Your response does not acknowledge the medical opinion that I provided. While you are not required to acknowledge or heed my opinion, those who appointed you should be aware that this opinion, from the longest-serving physician in Tumbler Ridge (28 years), is apparently not being acknowledged. Tumbler Ridge residents who rely on Northern Health for their healthcare have an expectation that such an opinions is at the very least acknowledged. Please could you let me know of any physicians who have provided conflicting medical evidence to what I presented to you?

Although the after-hours and weekend closure was once described as “temporary”, there is no indication in your response that a return to 24/7 ER coverage is being considered, either now or in future.

I suggested mediation as a way forward, given the impasse that has been reached. Your response did not acknowledge mediation as a potential solution. Tumbler Ridge remains willing to enter a mediation process.

Your response says that you are “committed to engaging with community leaders”. With regard to engagement, this has not happened to date.
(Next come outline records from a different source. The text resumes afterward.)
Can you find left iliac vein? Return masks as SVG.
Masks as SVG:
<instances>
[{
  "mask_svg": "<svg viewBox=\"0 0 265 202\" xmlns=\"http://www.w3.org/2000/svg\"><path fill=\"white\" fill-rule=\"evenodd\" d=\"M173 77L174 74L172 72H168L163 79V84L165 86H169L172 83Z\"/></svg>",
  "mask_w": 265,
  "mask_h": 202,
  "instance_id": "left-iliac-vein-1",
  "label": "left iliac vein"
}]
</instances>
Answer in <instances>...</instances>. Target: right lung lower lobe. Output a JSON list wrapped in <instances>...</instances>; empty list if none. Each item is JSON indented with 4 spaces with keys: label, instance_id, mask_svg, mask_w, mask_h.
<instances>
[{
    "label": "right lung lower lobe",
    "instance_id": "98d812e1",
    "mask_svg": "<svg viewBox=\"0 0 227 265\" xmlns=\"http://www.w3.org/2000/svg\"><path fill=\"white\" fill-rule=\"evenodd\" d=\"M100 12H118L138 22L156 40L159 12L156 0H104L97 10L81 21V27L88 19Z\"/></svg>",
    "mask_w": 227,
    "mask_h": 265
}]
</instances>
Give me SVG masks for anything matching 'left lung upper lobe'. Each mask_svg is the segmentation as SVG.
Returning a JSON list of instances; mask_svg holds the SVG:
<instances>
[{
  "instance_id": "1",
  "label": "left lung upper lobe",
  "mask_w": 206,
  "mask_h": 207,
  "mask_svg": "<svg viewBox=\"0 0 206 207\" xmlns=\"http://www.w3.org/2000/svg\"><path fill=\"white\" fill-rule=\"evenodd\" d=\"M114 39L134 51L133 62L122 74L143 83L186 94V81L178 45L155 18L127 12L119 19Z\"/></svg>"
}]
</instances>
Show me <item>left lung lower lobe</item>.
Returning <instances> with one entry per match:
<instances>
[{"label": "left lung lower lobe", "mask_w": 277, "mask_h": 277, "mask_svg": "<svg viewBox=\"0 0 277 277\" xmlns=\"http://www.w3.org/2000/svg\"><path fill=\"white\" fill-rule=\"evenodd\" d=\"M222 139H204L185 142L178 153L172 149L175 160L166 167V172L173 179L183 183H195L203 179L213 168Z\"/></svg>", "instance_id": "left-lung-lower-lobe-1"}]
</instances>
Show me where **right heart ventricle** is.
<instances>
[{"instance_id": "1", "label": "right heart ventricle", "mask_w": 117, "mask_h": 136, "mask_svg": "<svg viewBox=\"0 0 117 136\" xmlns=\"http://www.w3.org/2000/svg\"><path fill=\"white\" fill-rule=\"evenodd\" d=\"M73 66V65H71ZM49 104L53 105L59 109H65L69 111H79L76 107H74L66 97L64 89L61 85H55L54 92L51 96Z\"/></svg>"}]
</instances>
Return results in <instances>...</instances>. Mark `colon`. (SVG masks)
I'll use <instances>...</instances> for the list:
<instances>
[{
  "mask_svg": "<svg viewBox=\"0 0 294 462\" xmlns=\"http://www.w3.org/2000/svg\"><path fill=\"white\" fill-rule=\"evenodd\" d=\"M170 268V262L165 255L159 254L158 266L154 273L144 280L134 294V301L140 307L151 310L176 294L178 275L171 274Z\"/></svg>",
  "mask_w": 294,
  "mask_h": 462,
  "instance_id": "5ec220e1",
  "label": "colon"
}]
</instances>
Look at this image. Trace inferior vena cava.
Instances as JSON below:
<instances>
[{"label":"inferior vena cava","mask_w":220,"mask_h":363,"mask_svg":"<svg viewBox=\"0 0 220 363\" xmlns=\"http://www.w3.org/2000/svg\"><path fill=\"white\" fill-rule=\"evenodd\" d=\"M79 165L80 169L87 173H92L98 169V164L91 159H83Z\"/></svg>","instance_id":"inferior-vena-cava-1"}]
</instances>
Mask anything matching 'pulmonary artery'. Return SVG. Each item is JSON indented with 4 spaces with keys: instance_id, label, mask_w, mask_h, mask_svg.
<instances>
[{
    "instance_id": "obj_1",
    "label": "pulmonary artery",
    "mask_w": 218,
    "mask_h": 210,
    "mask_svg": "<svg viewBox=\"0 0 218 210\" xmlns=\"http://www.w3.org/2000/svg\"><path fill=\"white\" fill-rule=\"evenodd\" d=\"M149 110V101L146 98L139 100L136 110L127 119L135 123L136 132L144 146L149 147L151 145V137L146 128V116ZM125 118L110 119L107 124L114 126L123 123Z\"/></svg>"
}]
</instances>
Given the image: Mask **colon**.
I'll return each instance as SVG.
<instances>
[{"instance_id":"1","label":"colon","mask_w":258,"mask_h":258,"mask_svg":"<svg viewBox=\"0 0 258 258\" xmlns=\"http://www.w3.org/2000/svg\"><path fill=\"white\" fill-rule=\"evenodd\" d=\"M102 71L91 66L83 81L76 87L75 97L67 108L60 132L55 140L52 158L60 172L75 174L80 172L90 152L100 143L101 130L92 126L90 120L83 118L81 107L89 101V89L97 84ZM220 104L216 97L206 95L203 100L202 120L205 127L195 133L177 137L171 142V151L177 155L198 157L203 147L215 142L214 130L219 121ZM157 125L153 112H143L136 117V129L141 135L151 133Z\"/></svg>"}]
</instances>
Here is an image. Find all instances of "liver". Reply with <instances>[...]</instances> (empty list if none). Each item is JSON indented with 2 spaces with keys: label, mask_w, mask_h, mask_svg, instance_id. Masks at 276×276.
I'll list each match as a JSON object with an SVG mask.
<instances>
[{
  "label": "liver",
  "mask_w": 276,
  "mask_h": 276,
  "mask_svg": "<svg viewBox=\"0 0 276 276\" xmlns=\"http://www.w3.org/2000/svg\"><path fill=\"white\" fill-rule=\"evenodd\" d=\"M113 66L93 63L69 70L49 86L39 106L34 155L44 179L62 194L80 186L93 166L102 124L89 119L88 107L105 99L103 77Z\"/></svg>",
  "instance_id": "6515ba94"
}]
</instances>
You suggest that we “explore solutions together”, along with the need to “stabilize, sustain and grow”. These are all fine sentiments that no-one should argue with, but sadly they are not part of our lived experience. Our lived experience is that over the past five years, under Northern Health’s leadership, we have gone from having one of the finest systems of ER care in BC to the current desperate reality.

Your response raises the possibility of virtual care being “explored”. However, no timeline is provided. It is more than four months since our after-hours ER services in Tumbler Ridge were terminated. We have been suggesting virtual care as an interim measure for the duration of that time—an unacceptably long time for us to finally hear that something that is potentially life-saving is being “explored”. What is needed, for example, is simply a message from Northern Health to VERRa (virtual ER support) giving the green light, and we would have a rapid interim solution.
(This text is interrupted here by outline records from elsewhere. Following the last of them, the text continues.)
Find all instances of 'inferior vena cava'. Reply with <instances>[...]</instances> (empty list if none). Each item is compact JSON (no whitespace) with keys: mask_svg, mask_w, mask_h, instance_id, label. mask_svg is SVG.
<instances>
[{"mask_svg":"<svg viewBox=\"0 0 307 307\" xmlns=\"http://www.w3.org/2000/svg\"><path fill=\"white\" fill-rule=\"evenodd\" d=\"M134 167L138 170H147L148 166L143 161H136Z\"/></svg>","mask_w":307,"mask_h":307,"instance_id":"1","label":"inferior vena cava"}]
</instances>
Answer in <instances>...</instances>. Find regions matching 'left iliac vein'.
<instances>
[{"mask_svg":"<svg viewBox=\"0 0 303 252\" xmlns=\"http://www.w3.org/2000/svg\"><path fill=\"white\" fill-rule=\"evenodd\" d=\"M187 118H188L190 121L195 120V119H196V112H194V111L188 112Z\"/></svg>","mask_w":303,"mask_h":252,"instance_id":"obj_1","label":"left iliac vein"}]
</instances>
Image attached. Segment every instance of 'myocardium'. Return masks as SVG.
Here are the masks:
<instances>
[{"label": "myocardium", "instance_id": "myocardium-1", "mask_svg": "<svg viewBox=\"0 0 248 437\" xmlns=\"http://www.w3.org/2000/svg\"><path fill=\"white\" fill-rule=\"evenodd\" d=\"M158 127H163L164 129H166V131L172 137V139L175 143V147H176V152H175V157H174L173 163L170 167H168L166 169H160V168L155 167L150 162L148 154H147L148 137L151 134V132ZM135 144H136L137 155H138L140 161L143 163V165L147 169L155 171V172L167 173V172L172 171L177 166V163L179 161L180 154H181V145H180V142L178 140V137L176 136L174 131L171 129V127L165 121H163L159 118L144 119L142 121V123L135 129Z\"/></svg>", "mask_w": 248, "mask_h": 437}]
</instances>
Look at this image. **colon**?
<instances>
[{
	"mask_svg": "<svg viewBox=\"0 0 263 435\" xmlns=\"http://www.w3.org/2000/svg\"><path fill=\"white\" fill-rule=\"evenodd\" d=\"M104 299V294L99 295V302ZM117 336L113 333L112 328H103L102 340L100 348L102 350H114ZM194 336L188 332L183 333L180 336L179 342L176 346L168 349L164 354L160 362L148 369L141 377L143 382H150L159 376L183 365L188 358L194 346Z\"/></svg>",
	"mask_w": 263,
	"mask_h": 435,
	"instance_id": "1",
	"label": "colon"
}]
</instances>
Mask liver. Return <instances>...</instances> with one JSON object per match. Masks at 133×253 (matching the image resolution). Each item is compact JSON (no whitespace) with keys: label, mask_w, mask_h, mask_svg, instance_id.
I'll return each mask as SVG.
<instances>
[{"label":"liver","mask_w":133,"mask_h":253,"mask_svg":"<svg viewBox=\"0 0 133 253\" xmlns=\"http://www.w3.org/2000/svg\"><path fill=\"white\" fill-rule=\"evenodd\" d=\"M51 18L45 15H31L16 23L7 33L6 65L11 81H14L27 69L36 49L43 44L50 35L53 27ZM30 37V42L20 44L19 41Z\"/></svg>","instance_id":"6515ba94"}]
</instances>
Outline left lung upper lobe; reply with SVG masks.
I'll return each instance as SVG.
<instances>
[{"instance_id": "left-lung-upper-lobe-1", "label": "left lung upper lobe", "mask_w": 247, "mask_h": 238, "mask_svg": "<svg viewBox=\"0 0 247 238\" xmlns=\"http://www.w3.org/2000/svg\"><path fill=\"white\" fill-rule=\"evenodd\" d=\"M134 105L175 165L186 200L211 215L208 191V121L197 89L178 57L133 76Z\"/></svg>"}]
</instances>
Your response implies that a lack of ER services after hours will contribute to “a work environment that enables successful recruitment and retention”. I suspect that the opposite is the case, as has been pointed out to you.

Regarding the ‘enhancement’ of the ambulance service: what has been done is merely to reinstate the same service we used to have (two ambulances). Most certainly a robust ambulance service is important, but that should not be the only focus, and it should not be to the detriment of life-saving ER care that could be provided locally. Recent examples of an ambulance being stuck in the ditch while transferring a patient when road conditions were atrocious, and transfers taking more than two hours due to road conditions, exemplify some of the many dangers of relying solely on an ambulance service for after-hours care.

With regard to your reference to weekend daytime ER coverage: currently you provide ER coverage for 55 hours per week out of a total of 168 hours per week (actually less when you factor in the lack of coverage on statutory holidays). Your proposed ‘solution’ would increase that to 70 hours per week. At best, this can be considered a step in the right direction. However, there is a risk that trying to implement this will take up resources that would be better used to restore 24/7 ER care. My suggestion is therefore to be extremely cautious in viewing this as a possible solution.

In your response, you express the hope that we in Tumbler Ridge will “work with our leadership on recruitment and retention partnerships”. This seems to make the assumption that we are not already frenetically busy with such initiatives. A more appropriate response might have been one of gratitude for the work that we in Tumbler Ridge have already been doing in this field.

To me, a major problem in your response is your statement that we should all “focus on what can be, not what was”. Yes, we all want to work towards the best possible solution, but we are not asking for a return to 24/7 ER care out of a sense of nostalgic desire. We are asking for a return to 24/7 ER care because, until it was removed by Northern Health, it was a system that served the needs of Tumbler Ridge residents well.

Your policy does not take our location, geography and local expertise into account. It does not acknowledge that as a result of what you have put into place, lives will needlessly be lost, or that many people will be sicker than they need to be for longer than they need to be and may suffer needlessly from chronic conditions for the rest of their lives as a result. In your response, there is no acknowledgment of the loss of the ‘golden hour’ for Tumbler Ridge residents, no mention of the hazards of needlessly putting our residents on the roads when conditions are atrocious, nor the unnecessary burden you are expecting our paramedics to bear. There is no indication that you are willing to accept the abundant evidence that has been presented to you of how disastrous your decision has been for the community that I live in.

My message to you remains the same. The Tumbler Ridge community and Northern Health need to be collaborating. But that can only happen when Northern Health shows genuine intent and commits to re-instituting 24/7 ER services as soon as possible. I know that it is within your power to make that commitment, and I ask you again please to do so.